Search the records for the string "Services". Copy each line where it occurs.

Stored items from a collection
━━━━━━━━

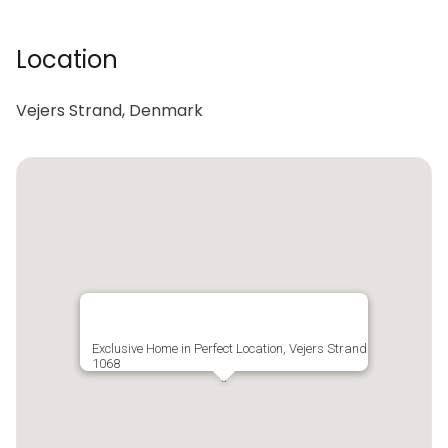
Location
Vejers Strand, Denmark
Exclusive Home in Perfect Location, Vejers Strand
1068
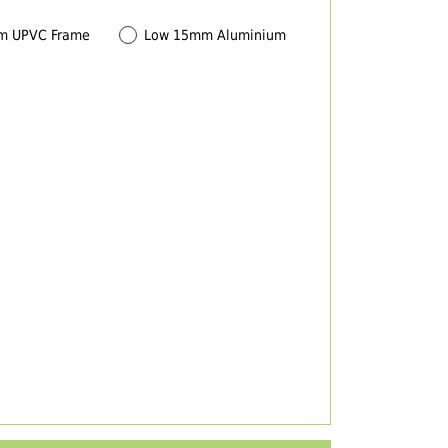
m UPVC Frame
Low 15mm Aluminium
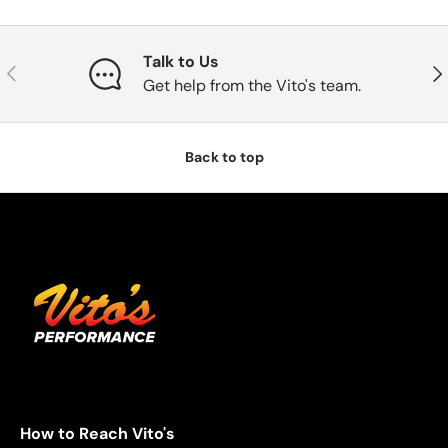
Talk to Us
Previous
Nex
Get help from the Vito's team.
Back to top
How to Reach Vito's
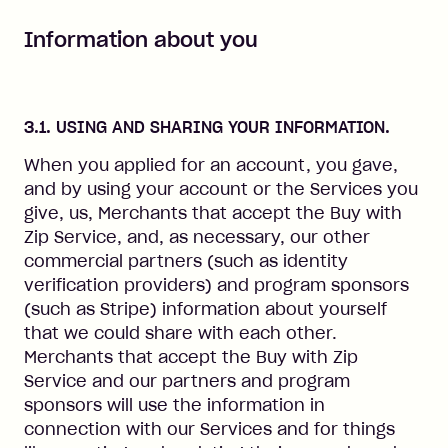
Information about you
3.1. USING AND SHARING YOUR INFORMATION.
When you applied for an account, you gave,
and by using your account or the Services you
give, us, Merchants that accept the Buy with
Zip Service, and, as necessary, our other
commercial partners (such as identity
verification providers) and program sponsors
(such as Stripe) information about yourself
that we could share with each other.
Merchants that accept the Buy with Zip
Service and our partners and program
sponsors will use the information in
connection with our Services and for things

━━━━━━━━

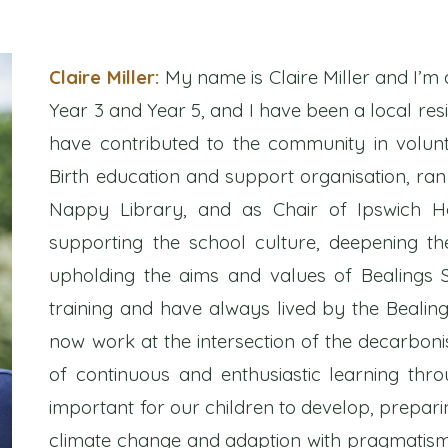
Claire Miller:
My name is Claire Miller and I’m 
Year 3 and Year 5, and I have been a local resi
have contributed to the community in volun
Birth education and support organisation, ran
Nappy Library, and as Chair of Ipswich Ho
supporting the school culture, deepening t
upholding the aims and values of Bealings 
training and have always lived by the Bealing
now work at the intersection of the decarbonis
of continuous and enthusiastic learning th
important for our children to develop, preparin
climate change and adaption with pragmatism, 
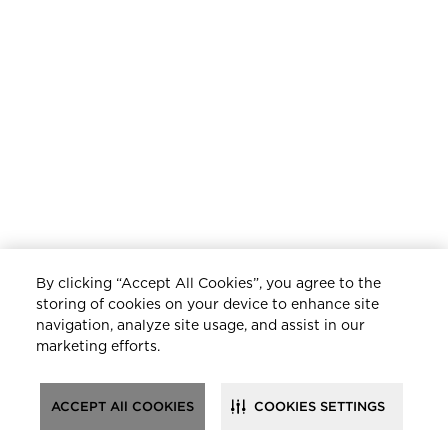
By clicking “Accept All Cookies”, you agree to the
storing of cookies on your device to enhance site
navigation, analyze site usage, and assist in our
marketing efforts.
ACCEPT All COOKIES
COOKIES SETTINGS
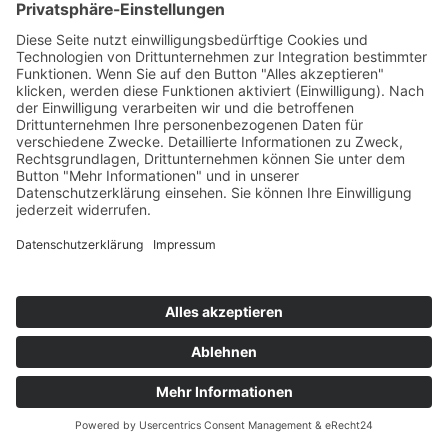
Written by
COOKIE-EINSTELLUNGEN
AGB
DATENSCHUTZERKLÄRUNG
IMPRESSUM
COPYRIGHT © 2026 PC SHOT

━━━━━━━━

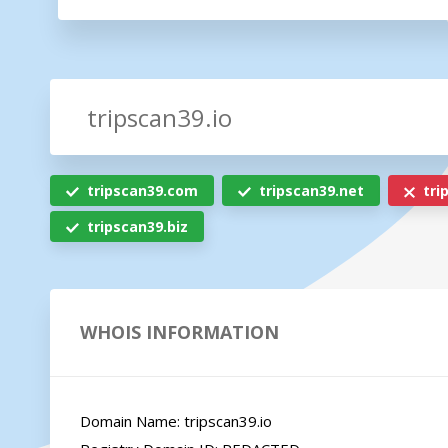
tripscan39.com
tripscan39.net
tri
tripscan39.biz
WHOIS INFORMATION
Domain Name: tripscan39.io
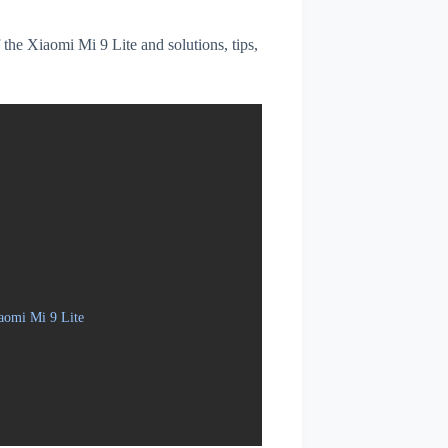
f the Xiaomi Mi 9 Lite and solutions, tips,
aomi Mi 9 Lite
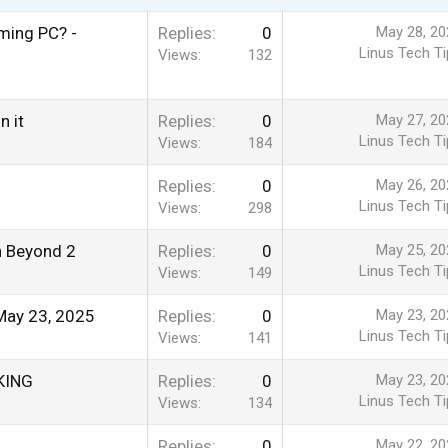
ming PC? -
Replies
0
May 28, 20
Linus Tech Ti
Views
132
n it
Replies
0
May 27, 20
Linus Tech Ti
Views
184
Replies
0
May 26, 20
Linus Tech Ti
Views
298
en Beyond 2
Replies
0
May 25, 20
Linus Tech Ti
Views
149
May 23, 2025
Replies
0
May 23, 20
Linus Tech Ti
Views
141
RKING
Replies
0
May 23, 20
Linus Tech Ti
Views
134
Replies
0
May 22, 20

━━━━━━━━

Answer space:
and by using your account or the Services you
connection with our Services and for things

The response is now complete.